- La Fargeville Location within New York La Fargeville Location within the United States
- Coordinates: 44°11′39″N 75°58′6″W﻿ / ﻿44.19417°N 75.96833°W
- Country: United States
- State: New York
- County: Jefferson
- Town: Orleans
- Named after: Jean Frédéric de la Farge

Area
- • Total: 3.37 sq mi (8.73 km^{2})
- • Land: 3.31 sq mi (8.58 km^{2})
- • Water: 0.054 sq mi (0.14 km^{2})
- Elevation: 377 ft (115 m)

Population (2020)
- • Total: 537
- • Density: 162.0/sq mi (62.56/km^{2})
- Time zone: UTC-5 (Eastern (EST))
- • Summer (DST): UTC-4 (EDT)
- ZIP Code: 13656
- Area code: 315
- FIPS code: 36-40233
- GNIS feature ID: 0954846

= La Fargeville, New York =

La Fargeville is a hamlet and census-designated place (CDP) in the town of Orleans in Jefferson County, New York, United States. The population was 733 at the 2020 census. The hamlet is named after John Frederick La Farge, one of the early proprietors of the town. La Fargeville was once a village, but dissolved its municipal corporation in 1922.

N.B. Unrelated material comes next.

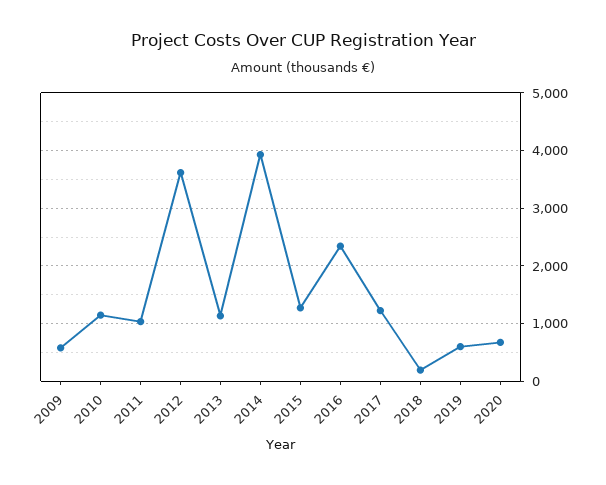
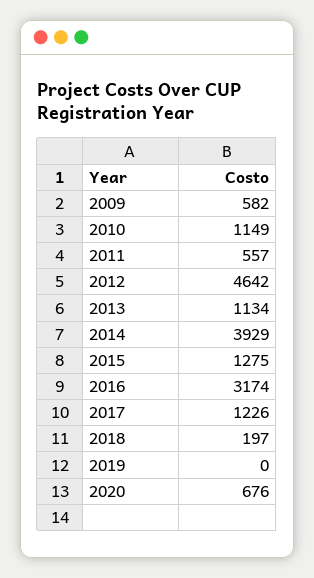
2011: 1000 -> 557
2012: 3600 -> 4642
2016: 2400 -> 3174
2019: 600 -> 0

La Fargeville is north of Watertown. The small hamlet has one school, LaFargeville Central School, which serves Pre-K through 12th grade. La Fargeville Central School is ranked the 911th largest public school, 17,312th nationally, and has a total student population of 552.

== History ==
The hamlet was previously called "Log Mills" when it was first settled around 1816, due to the construction of a sawmill for logs. John Frederick La Farge, a French immigrant who had Americanized his name from Jean Frédéric de la Farge, arrived in 1826. Already wealthy from an import business he had set up in New Orleans, he began in the 1820s to buy real estate and build houses in Jefferson County, speculation that eventually led to La Fargeville being named after him. His son John La Farge became a well-known artist.

By 1850, the population was about 300.

==Geography==
La Fargeville is in northern Jefferson County, in the central part of the town of Orleans. The Chaumont River, a southwest-flowing tributary of Lake Ontario, flows through the center of the community.

According to the United States Census Bureau, the CDP has a total area of 8.7 km2, of which 8.6 km2 are land and 0.1 km2, or 1.62%, are water.

La Fargeville is at the junction of New York State Route 180 and New York State Route 411 (Plank Road). NY-180 leads north 7 mi to Fishers Landing on the St. Lawrence River and south 14 mi to Dexter at the mouth of the Black River into Lake Ontario. NY-411 leads east 4 mi to Interstate 81 and 9 mi to Theresa. County Road 181 (Plank Street) serves the hamlet from the west, leading 7 mi to Clayton on the St. Lawrence. Watertown, the Jefferson county seat, is 17 mi south of La Fargeville via Routes 180 and 12.

==Demographics==

As of the census of 2000, there were 588 people, 219 households, and 160 families residing in the CDP. The population density was 169.2 PD/sqmi. There were 236 housing units at an average density of 67.9 /sqmi. The racial makeup of the CDP was 95.41% White, 2.21% African American, 1.36% Native American, 0.34% Asian, and 0.68% from two or more races. Hispanic or Latino of any race were 0.17% of the population.

There were 219 households, out of which 32.9% had children under the age of 18 living with them, 54.3% were married couples living together, 13.7% had a female householder with no husband present, and 26.9% were non-families. 25.6% of all households were made up of individuals, and 10.5% had someone living alone who was 65 years of age or older. The average household size was 2.67 and the average family size was 3.11.

In the CDP, the population was spread out, with 28.2% under the age of 18, 8.3% from 18 to 24, 27.9% from 25 to 44, 22.8% from 45 to 64, and 12.8% who were 65 years of age or older. The median age was 36 years. For every 100 females, there were 82.6 males. For every 100 females age 18 and over, there were 81.9 males.

The median income for a household in the CDP was $29,286, and the median income for a family was $41,705. Males had a median income of $21,750 versus $24,306 for females. The per capita income for the CDP was $13,816. About 22.5% of families and 28.1% of the population were below the poverty line, including 48.9% of those under age 18 and 8.9% of those age 65 or over.

Historical population
| Census | Pop. | Note | %± |
| 2020 | 537 |  | — |
U.S. Decennial Census

==Education==
The school district is La Fargeville Central School District.